Researchers at the VRVis Zentrum für Virtual Reality und Visualisierung and the Institute of Molecular Pathology (IMP) have developed a method that bridges the gap between information about neural circuits and genomes. The brain and gene data used are publicly available and raise exciting questions about how large amounts of data are handled in biology and medicine.
A central goal in neuroscience and psychiatry is to understand how genetic variations influence our behaviour. Behavioural traits such as fear or pain sensation can depend on the interaction of several genes. The challenging question is through which neuronal circuits these genes interact to influence a particular behavioral trait. Until now, this could only be answered incompletely and with considerable effort.

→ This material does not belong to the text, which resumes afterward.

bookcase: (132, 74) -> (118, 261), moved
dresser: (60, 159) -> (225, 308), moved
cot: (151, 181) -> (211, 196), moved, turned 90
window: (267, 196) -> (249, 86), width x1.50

The new method, published in the journal "Neuroimage", is based on a dynamic trend: For years, neuroscientists have been collecting large amounts of data on the architecture of the brain. Numerous research initiatives are mapping the connections in brains in more and more detail using the latest methods and creating so-called connectors. At the same time, knowledge is growing about genes that are associated with certain behaviours.
Building bridges in neuroscience
The joint research project of VRVis and IMP is now building a bridge between the two worlds: it combines maps of neural circuits with genetic information, enabling functional neuroanatomical maps to be calculated. This new method allows predictions to be made about which of these circuits influence certain genes in behavioral characteristics. The scientists tested the reliability of the method by predicting known neural circuits that underlie characteristic behavior in psychiatric diseases. In addition, this genetically weighted network analysis also enabled them to assign new nodes to certain behaviours, thereby refining the neuroanatomical maps known to date.

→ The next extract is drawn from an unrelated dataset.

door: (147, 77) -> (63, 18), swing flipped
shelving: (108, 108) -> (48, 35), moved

Wulf Haubensak, group leader at the IMP, is very pleased with the results and discusses possible applications: "In the future, our method could be used to achieve a better understanding of the relationship between genetic variations and altered behaviour in psychiatric diseases such as different forms of autism or anxiety disorders.
To create "neuroanatomical maps", the researchers used an algorithm that combines and accumulates gene expression data (i.e. information about genes and the time, place and intensity of their activity) with connectivity data (information about networks of neurons in the brain). Now synergy effects of genes in the network can be calculated and analysed. "The visualisation of neurobiological connections already starts with the raw data, which is why the focus of this project was on creating the mathematical method," said Florian Ganglberger, PhD student at VRVis and first author of the study.
"Our method allows the use of the currently available big data resources generated by large brain research initiatives worldwide. It enables neuroscientists to investigate relationships between genes, brain structure and function in silico and at high processing rates, enabling them to design and conduct complex and cost-intensive experiments in a much more targeted manner," says Katja Bühler, head of the Biomedical Image Informatics research group at VRVis.
Basic research can use such methods to create more detailed neuroanatomical maps with the help of computers. In addition, researchers could simulate experiments on the computer and carry out subsequent experiments in a more targeted manner. In medical research, the method could be combined with clinical studies to understand the connections between genome and brain in psychiatric diseases in a better way.